Probability – Position Distribution of Biased Random Walker on Positive Integers

markov chainsprobabilityrandom walk

I initialize a biased one-dimensional random walk on the positive integers at the origin, $x = 0$, which also serves as a reflecting boundary blocking steps onto the negative integers. Let's say that a $+1$ step for the walker has probability $p$, and an $-1$ step (away from the origin) has probability $q$, where $(p+q) \leq 1$ allowing the walker to stay in place with probability $r = 1 – (p+q)$.
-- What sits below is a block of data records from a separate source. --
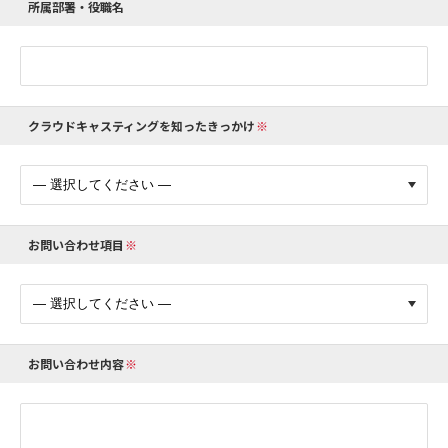
所属部署・役職名
クラウドキャスティングを知ったきっかけ
お問い合わせ項目
お問い合わせ内容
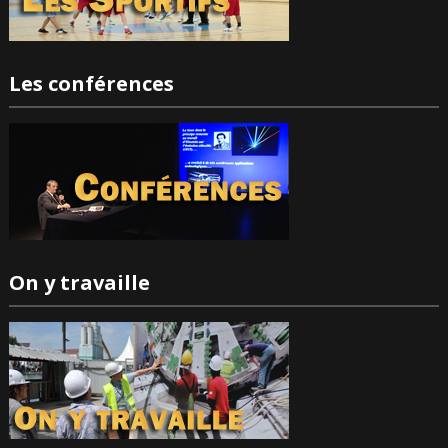
Les conférences
On y travaille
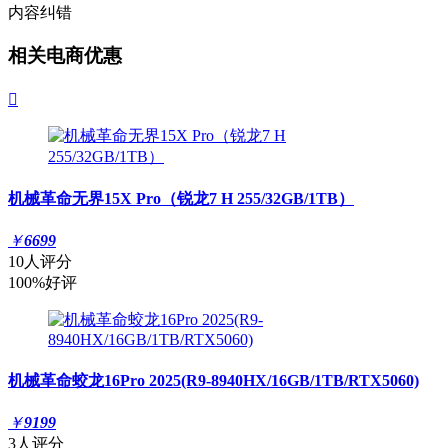
内容纠错
相关电商优惠

机械革命无界15X Pro（锐龙7 H 255/32GB/1TB）
￥
6699
10人评分
100%好评
机械革命蛟龙16Pro 2025(R9-8940HX/16GB/1TB/RTX5060)
￥
9199
3人评分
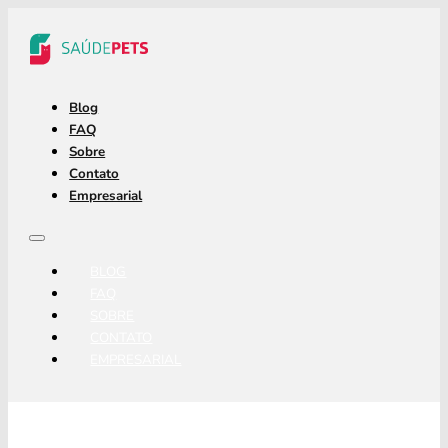
Blog
FAQ
Sobre
Contato
Empresarial
BLOG
FAQ
SOBRE
CONTATO
EMPRESARIAL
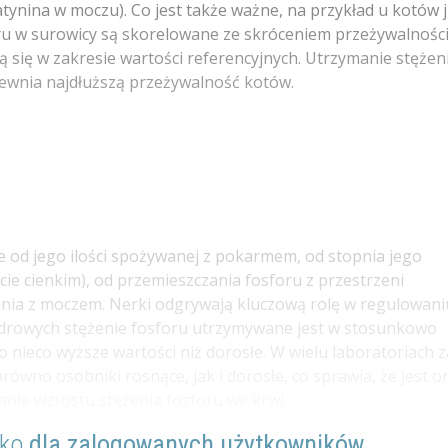
atynina w moczu). Co jest także ważne, na przykład u kotów 
oru w surowicy są skorelowane ze skróceniem przeżywalności
ą się w zakresie wartości referencyjnych. Utrzymanie stężen
pewnia najdłuższą przeżywalność kotów.
e od jego ilości spożywanej z pokarmem, od stopnia jego
ie cienkim), od przemieszczania fosforu z przestrzeni
ia z moczem. Nerki odgrywają kluczową rolę w regulowani
zdrowych stężenie fosforu utrzymywane jest w stosunkowo
 nieco wyższe wartości niż dorosłe. W wielu laboratoriach 
równo osobniki rosnące, jak i dorosłe, co sprawia, że jest o
anie wzrostu stężenia fosforu we krwi.
lko
dla zalogowanych użytkowników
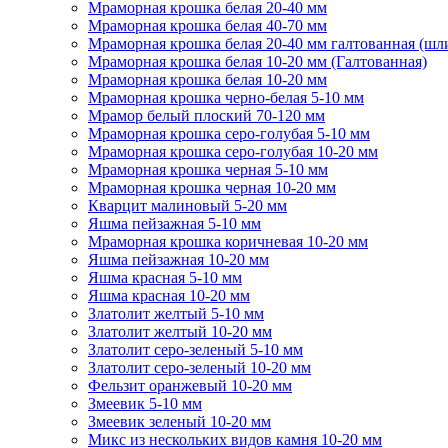
Мраморная крошка белая 20-40 мм
Мраморная крошка белая 40-70 мм
Мраморная крошка белая 20-40 мм галтованная (шл
Мраморная крошка белая 10-20 мм (Галтованная)
Мраморная крошка белая 10-20 мм
Мраморная крошка черно-белая 5-10 мм
Мрамор белый плоский 70-120 мм
Мраморная крошка серо-голубая 5-10 мм
Мраморная крошка серо-голубая 10-20 мм
Мраморная крошка черная 5-10 мм
Мраморная крошка черная 10-20 мм
Кварцит малиновый 5-20 мм
Яшма пейзажная 5-10 мм
Мраморная крошка коричневая 10-20 мм
Яшма пейзажная 10-20 мм
Яшма красная 5-10 мм
Яшма красная 10-20 мм
Златолит желтый 5-10 мм
Златолит желтый 10-20 мм
Златолит серо-зеленый 5-10 мм
Златолит серо-зеленый 10-20 мм
Фельзит оранжевый 10-20 мм
Змеевик 5-10 мм
Змеевик зеленый 10-20 мм
Микс из нескольких видов камня 10-20 мм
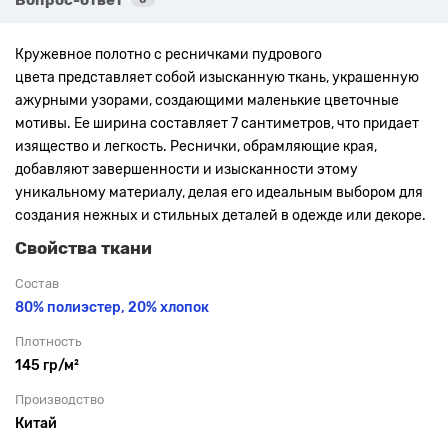
Кружевное полотно с ресничками пудрового
цвета представляет собой изысканную ткань, украшенную
ажурными узорами, создающими маленькие цветочные
мотивы. Ее ширина составляет 7 сантиметров, что придает
изящество и легкость. Реснички, обрамляющие края,
добавляют завершенности и изысканности этому
уникальному материалу, делая его идеальным выбором для
создания нежных и стильных деталей в одежде или декоре.
Свойства ткани
Состав
80% полиэстер,
20% хлопок
Плотность
145 гр/м²
Производство
Китай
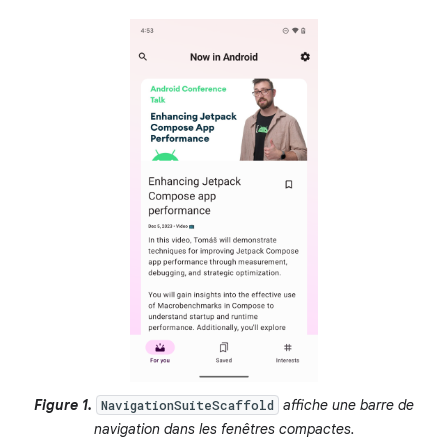
Figure 1.
affiche une barre de
NavigationSuiteScaffold
navigation dans les fenêtres compactes.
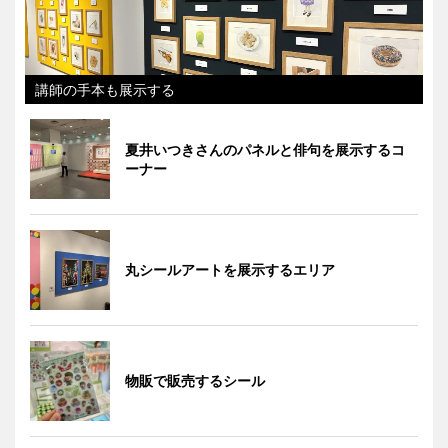
講師の手本も展示する
夏井いつきさんのパネルと俳句を展示するコ
ーナー
丸シールアートを展示するエリア
物販で販売するシール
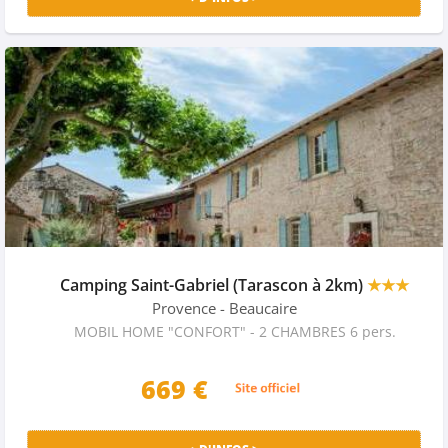
Camping Saint-Gabriel (Tarascon à 2km)
★★★
Provence
- Beaucaire
MOBIL HOME "CONFORT" - 2 CHAMBRES 6 pers.
669 €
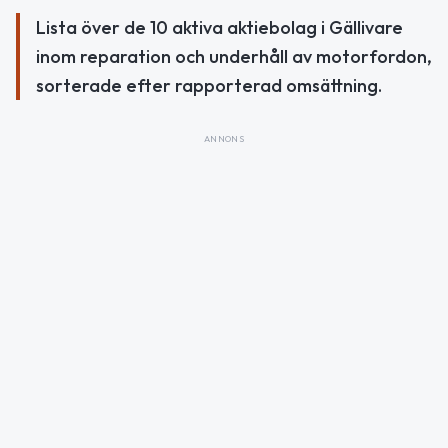
Lista över de 10 aktiva aktiebolag i Gällivare
inom reparation och underhåll av motorfordon,
sorterade efter rapporterad omsättning.
ANNONS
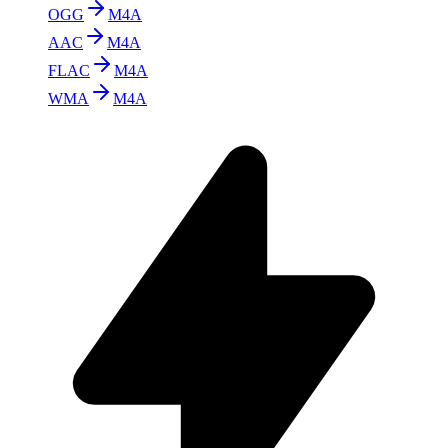
OGG
M4A
AAC
M4A
FLAC
M4A
WMA
M4A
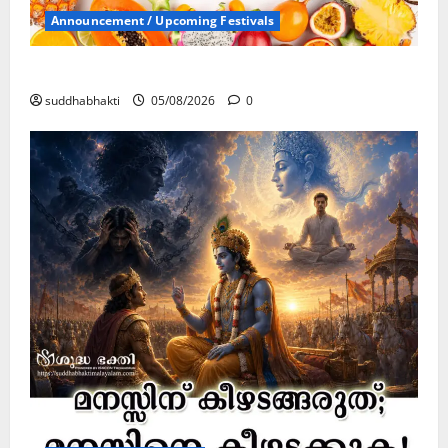
Announcement / Upcoming Festivals
ഏകാദശി
suddhabhakti
05/08/2026
0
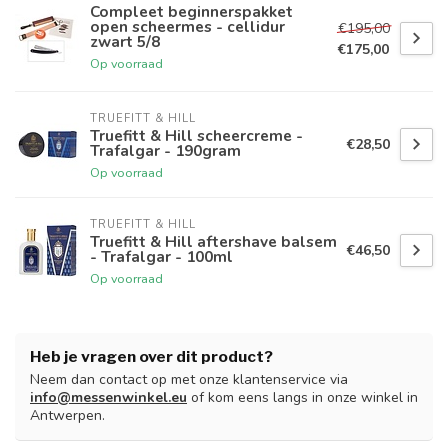
Compleet beginnerspakket
open scheermes - cellidur
€195,00
zwart 5/8
€175,00
Op voorraad
TRUEFITT & HILL
Truefitt & Hill scheercreme -
€28,50
Trafalgar - 190gram
Op voorraad
TRUEFITT & HILL
Truefitt & Hill aftershave balsem
€46,50
- Trafalgar - 100ml
Op voorraad
Heb je vragen over dit product?
Neem dan contact op met onze klantenservice via
info@messenwinkel.eu
of kom eens langs in onze winkel in
Antwerpen.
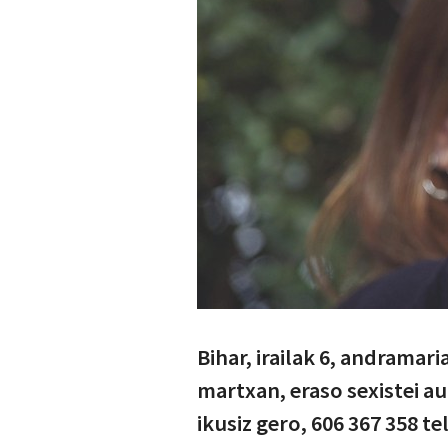
Bihar, irailak 6, andramari
martxan, eraso sexistei au
ikusiz gero, 606 367 358 t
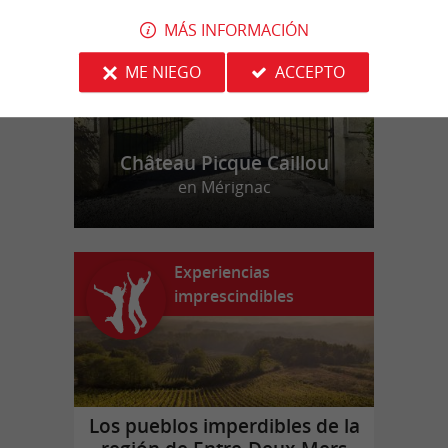
MÁS INFORMACIÓN
ME NIEGO
ACCEPTO
Château Picque Caillou
en Mérignac
Experiencias
imprescindibles
Los pueblos imperdibles de la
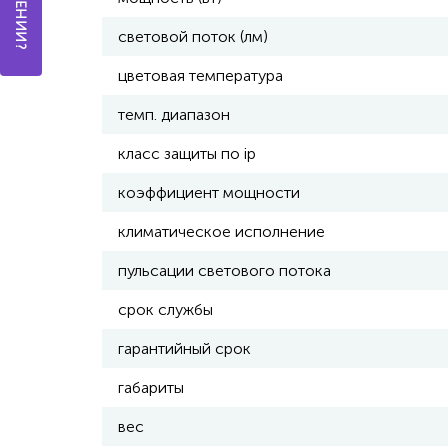
световой поток (лм)
цветовая температура
темп. диапазон
класс защиты по ip
коэффициент мощности
климатическое исполнение
пульсации светового потока
срок службы
гарантийный срок
габариты
вес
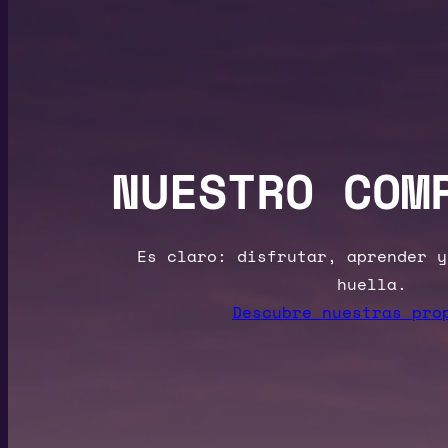
NUESTRO COM
Es claro: disfrutar, aprender y
huella.
Descubre nuestras pro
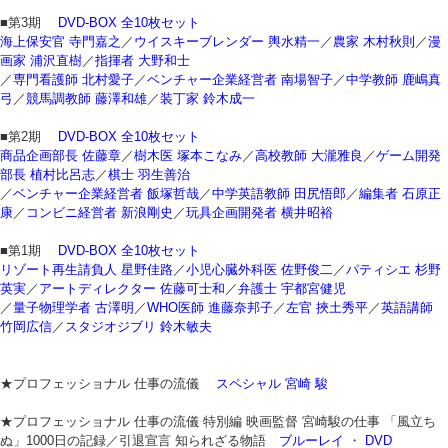
■第3期
DVD-BOX 全10枚セット
海上保安官 寺門嘉之
／
ウイスキーブレンダー 輿水精一
／
農家 木村秋則
／
漫
画家 浦沢直樹
／
指揮者 大野和士
／
専門看護師 北村愛子
／
ベンチャー企業経営者 南場智子
／
中学教師 鹿嶋真
弓
／
競馬調教師 藤澤和雄
／
装丁家 鈴木成一
■第2期
DVD-BOX 全10枚セット
商品企画部長 佐藤章
／
樹木医 塚本こなみ
／
高校教師 大瀧雅良
／
ゲーム開発
部長 植村比呂志
／
棋士 羽生善治
／
ベンチャー企業経営者 飯塚哲哉
／
中学英語教師 田尻悟郎
／
編集者 石原正
康
／
コンビニ経営者 新浪剛史
／
玩具企画開発者 横井昭裕
■第1期
DVD-BOX 全10枚セット
リゾート再生請負人 星野佳路
／
小児心臓外科医 佐野俊二
／
パティシエ 杉野
英実
／
アートディレクター 佐藤可士和
／
弁護士 宇都宮健児
／
量子物理学者 古澤明
／
WHO医師 進藤奈邦子
／
左官 挾土秀平
／
英語講師
竹岡広信
／
スタジオジブリ 鈴木敏夫
★プロフェッショナル 仕事の流儀
スペシャル 宮崎 駿
★プロフェッショナル 仕事の流儀 特別編 映画監督 宮崎駿の仕事 「風立ち
ぬ」1000日の記録／引退宣言 知られざる物語
ブルーレイ
・
DVD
If $p < q$, what is the probability distribution for the walker on the positive integers? What are the implications if $p = q$ provided that a 1D random walk shouldn't be transient?

I've always appealed to simulations when problems like this arise, however, the formulation of this system seems simple enough that I'd imagine an analytic solution should exist (beyond the generalization that we should have exponential increasing hitting times as we linearly increase the distance to the origin)? Is there a formulation of, say, Gambler's ruin that deals with this problem? We can of course eliminate the reflecting boundary by making $p$ the probability of stepping away from the origin, $q$ the probability of stepping towards the origin, etc.

Some additional questions that come to mind: how long would it take a randomly placed walker to achieve this distribution? If we place a walker at the origin, how fair or unfair would it be to assume that the hitting time at some site $x_{t}$ would be proportional to its occupancy probability from the distribution? And, in the case that this is unfair, what does the probability distribution look like for initial hitting times on the positive integers conditioned on the walker being initialized at the origin?

Clarification – A walker can occupy the origin, though here, we have a $-1$ step probability of $q = 0$, the same $+1$ step probability $p$, and a probability of remaining at the origin for a step of $r = (1 – p)$.

Best Answer

For your stable distribution try $$P(X=n) = \left(\frac{p}{q}\right)^n \left(1-\frac{p}{q}\right)$$ which satisfies $P(X=n)= p P(X=n-1) +(1-p-q) P(X=n) + q P(X=n+1)$ and sums to $1$.

If $p=q$ you are in a similar situation to a standard random walk, in that the probability of a return to the origin is $1$, but there is no stable distribution as any initial distribution widens over time.